▶ **What this task involves**: The expected response is the full listing, retyped exactly, without its images.

▶ **Information shown**:
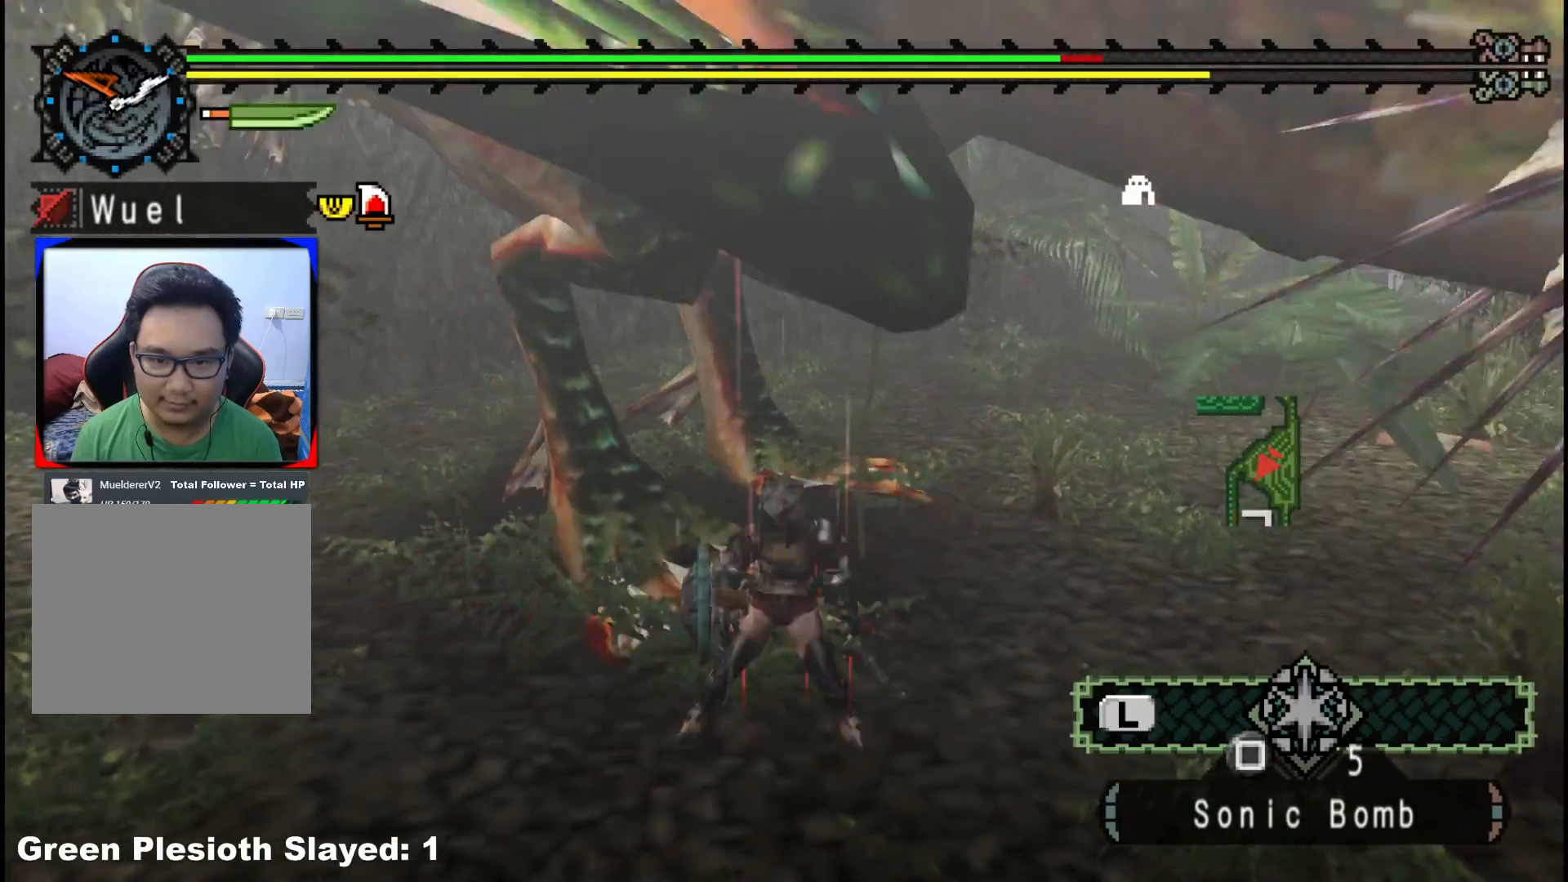
{"buttons": [], "left_stick": "down", "right_stick": "center", "events": []}
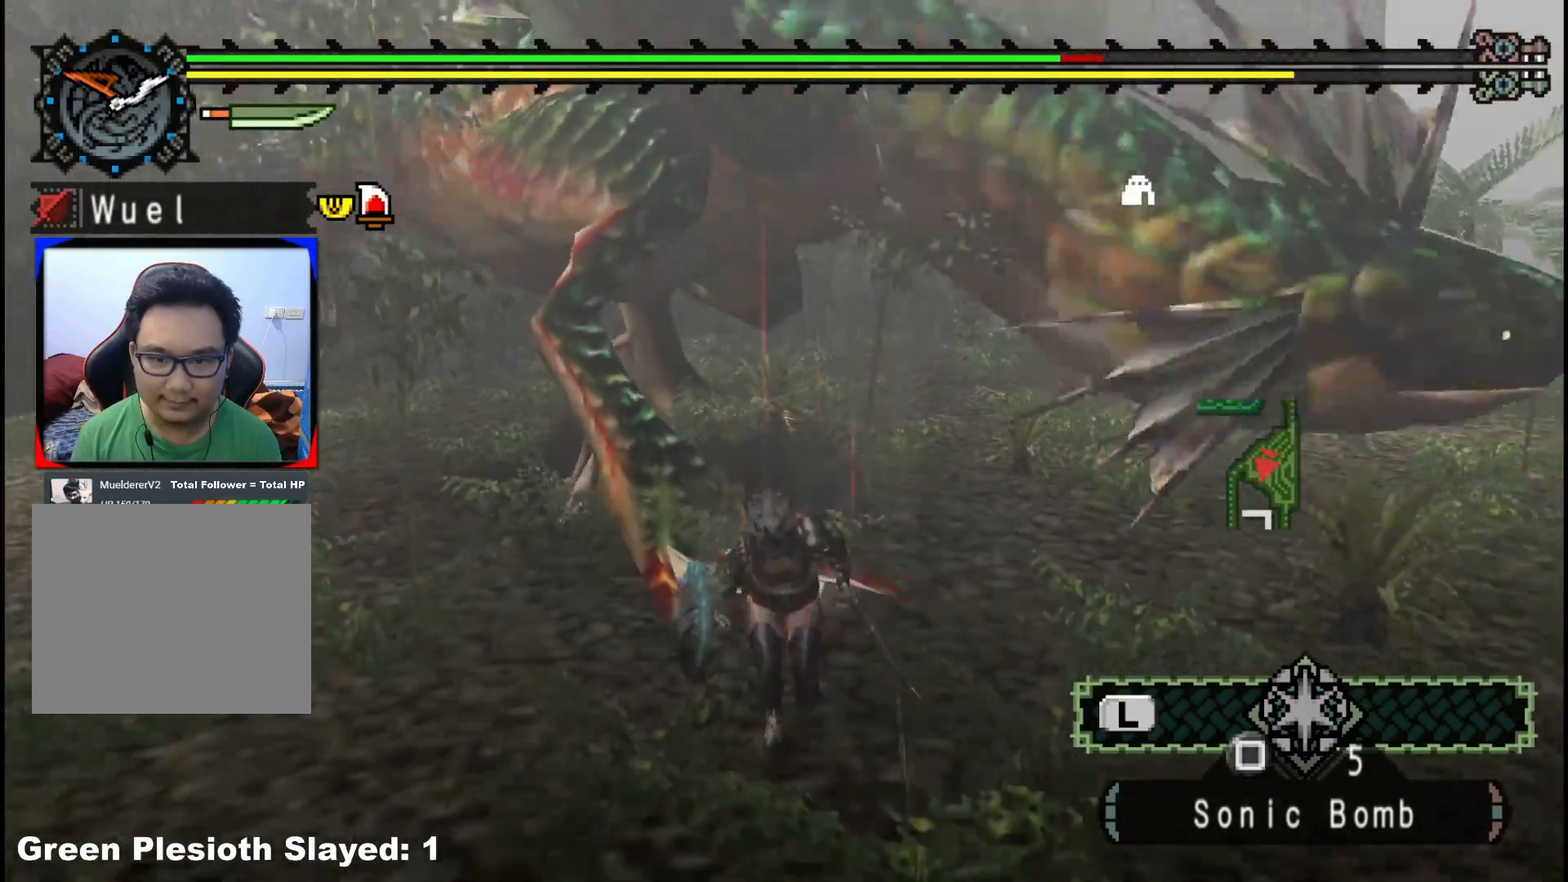
{"buttons": ["B"], "left_stick": "up", "right_stick": "center", "events": [[67, "left_stick", "down-left"], [267, "left_stick", "up-left"], [350, "left_stick", "up"], [417, "B", "down"]]}
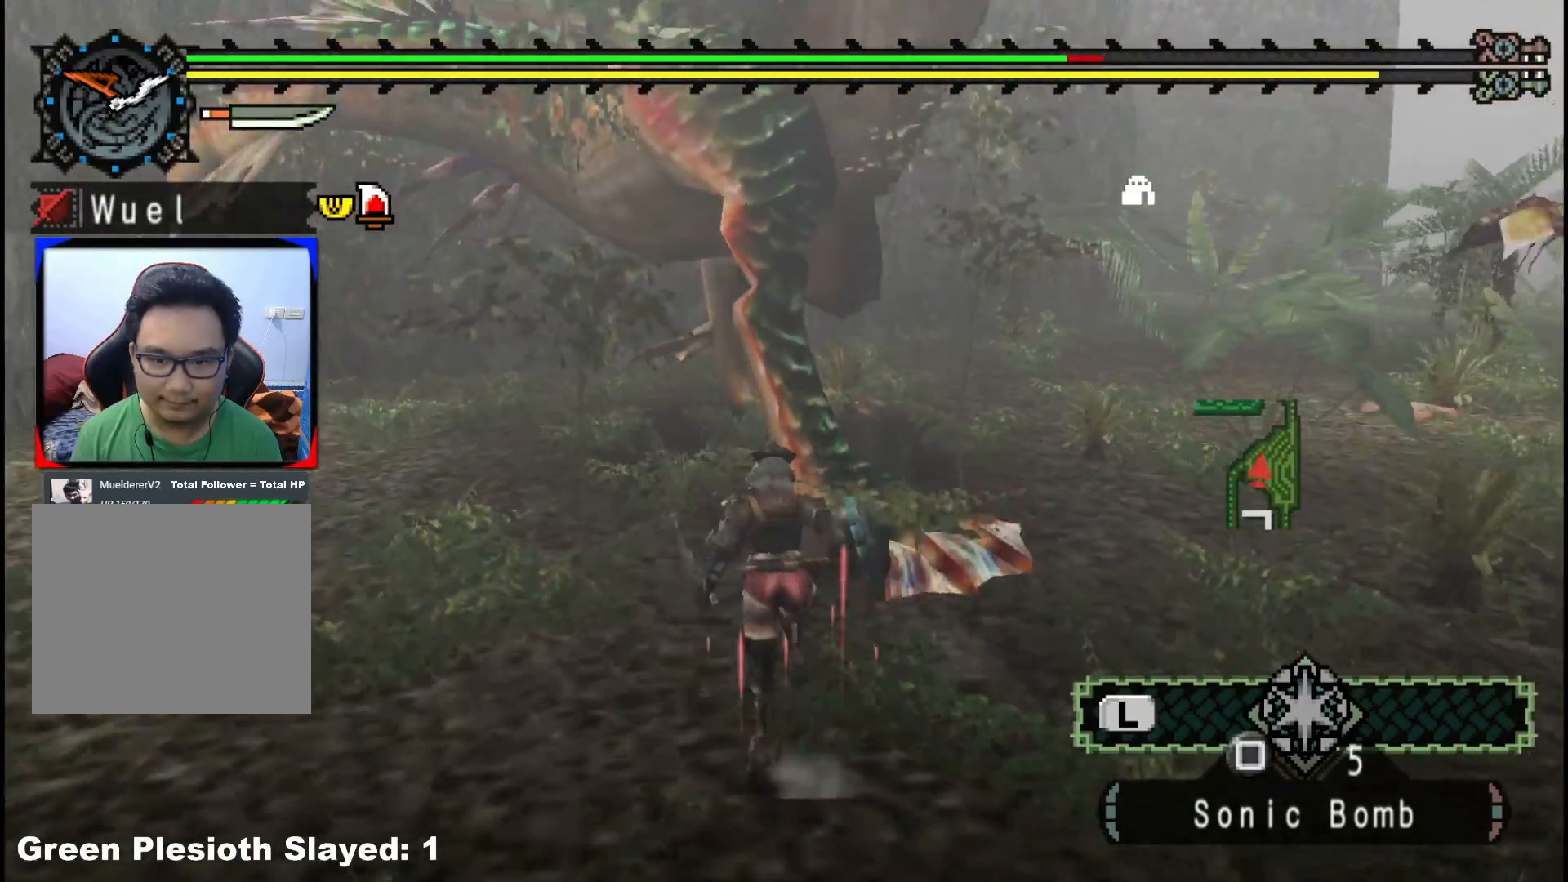
{"buttons": [], "left_stick": "down-right", "right_stick": "center", "events": [[33, "B", "up"], [200, "left_stick", "center"], [483, "left_stick", "down-right"]]}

▶ **Solution for this task**:
{"buttons": [], "left_stick": "down", "right_stick": "center", "events": []}
{"buttons": ["B"], "left_stick": "up", "right_stick": "center", "events": [[67, "left_stick", "down-left"], [267, "left_stick", "up-left"], [350, "left_stick", "up"], [417, "B", "down"]]}
{"buttons": [], "left_stick": "down-right", "right_stick": "center", "events": [[33, "B", "up"], [200, "left_stick", "center"], [483, "left_stick", "down-right"]]}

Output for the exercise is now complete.